As ameaças de Maduro contra a Colômbia e as suas teorias conspiratórias estridentes são dirigidas a um público interno, e não à Colômbia, enquanto ele tenta mostrar que é um caudilho tão forte como Chávez foi. Entretanto, a economia precisa de tempo para ser realinhada de forma sustentável, redireccionando o investimento para a diminuição da produção de petróleo.

A Colômbia enfrenta uma ameaça semelhante a partir de dentro, não dos seus militares, mas de Uribe, que está a usar o seu enorme capital político (ele é significativamente mais popular do que qualquer outro líder, incluindo Santos) para minar o processo de paz e cimentar a impunidade para os direitos humanos generalizados. violações cometidas durante seu governo.

Uribe está legalmente protegido de processos judiciais como ex-presidente. Somente o Congresso poderia investigá-lo, o que não acontecerá enquanto ele mantiver sua popularidade. É por isso que ele se tornou o crítico mais ferrenho de Santos. Para garantir o seu controlo sobre a tomada de decisões colombiana, Uribe mobilizou a oposição política e a opinião pública contra o processo de paz.

É aí que entram distracções como a NATO e Capriles. A Colômbia não tem como alvo Maduro, da Venezuela, nem corre o risco de perder os ganhos da reaproximação de Santos com a América Latina. Mas Santos precisa de garantir votos na direita para solidificar a sua reeleição em 2014. Actualmente, o seu maior obstáculo é Uribe, que não pode concorrer a outro mandato salvo uma mudança constitucional, mas espera-se que concorra ao Senado e apresente um candidato fantoche para o Senado. eleições presidenciais do próximo ano.

Basicamente, Uribe espera um regresso político, em parte, para garantir que não haja processos judiciais pelos abusos cometidos pelas suas forças paramilitares e pelos militares. Santos está apoiando os tribunais colombianos que investigam crimes contra os direitos humanos e reivindicações ilegais de terras por parte de paramilitares, que muitas vezes agiam sob as ordens dos chefes locais e regionais de Uribe e dos traficantes de drogas. Embora Uribe não seja um alvo específico, as investigações estão se aproximando dele.

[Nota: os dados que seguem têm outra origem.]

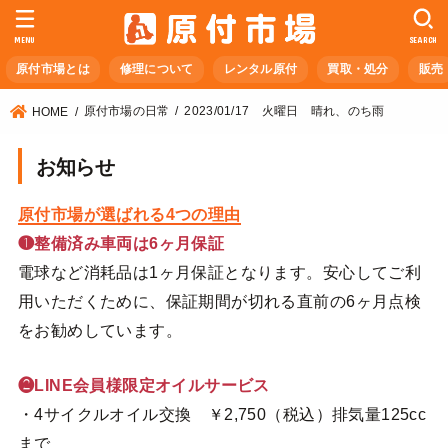
MENU
SEARCH
原付市場とは
修理について
レンタル原付
買取・処分
販売
原付市場の日常
2023/01/17 火曜日 晴れ、のち雨
HOME
お知らせ
原付市場が選ばれる4つの理由
❶整備済み車両は6ヶ月保証
電球など消耗品は1ヶ月保証となります。安心してご利
用いただくために、保証期間が切れる直前の6ヶ月点検
をお勧めしています。
❷LINE会員様限定オイルサービス
・4サイクルオイル交換 ￥2,750（税込）排気量125cc
まで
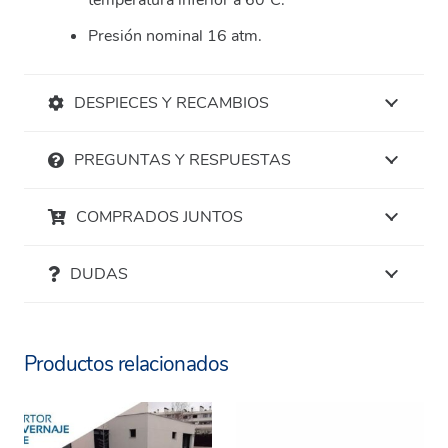
Presión nominal 16 atm.
DESPIECES Y RECAMBIOS
PREGUNTAS Y RESPUESTAS
COMPRADOS JUNTOS
DUDAS
Productos relacionados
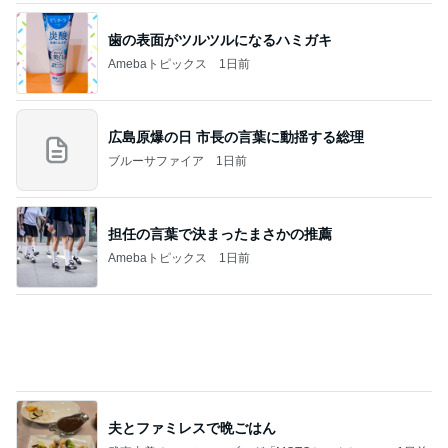
Amebaトピックス
1日前
記事を読む
モト 亡き父の誕生日は原爆の日
Amebaトピックス
1日前
義母は観念した？
トンデモ義母ンヌからのストレスがヤバい。
2日前
もっと早く買えばよかったスマホケース
Amebaトピックス
1日前
2026/08/07(K) 3本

Uribe também acusa Santos de ceder às FARC, mas isso acontece apenas porque quaisquer reformas agrárias que acompanhassem um acordo de paz afectariam os ricos proprietários de terras que apoiam Uribe e os seus apoiantes paramilitares. No entanto, Santos percebe que um acordo de paz com as FARC garantiria a sua reeleição.

A Colômbia está a apostar a sua história, justiça e futuro nas eleições presidenciais de 2014. Os colombianos devem escolher entre um processo de paz e reconciliação a longo prazo, juntamente com investigações sobre abusos passados, ou um movimento Uribista renascido que não só devolverá a Colômbia a um regime populista e narcoparamilitar, mas também enterrará a verdade indefinidamente.

É claro que o jogo político, a recente conversa dura entre Maduro, da Venezuela, e Santos, da Colômbia, é arriscado. A retórica poderá sair do controlo e prejudicar a relação bilateral entre os dois vizinhos e ameaçar a melhoria da cooperação regional.

Mas enquanto as palavras permanecerem apenas palavras, tanto Maduro como Santos deverão ser capazes de ganhar tempo suficiente para conter os seus rivais nacionais. Caso contrário, estará de volta à estaca zero para ambos.

Andrés Cala é um premiado jornalista, colunista e analista colombiano especializado em geopolítica e energia. Ele é o principal autor de O ponto cego da América: Chávez, energia e segurança dos EUA.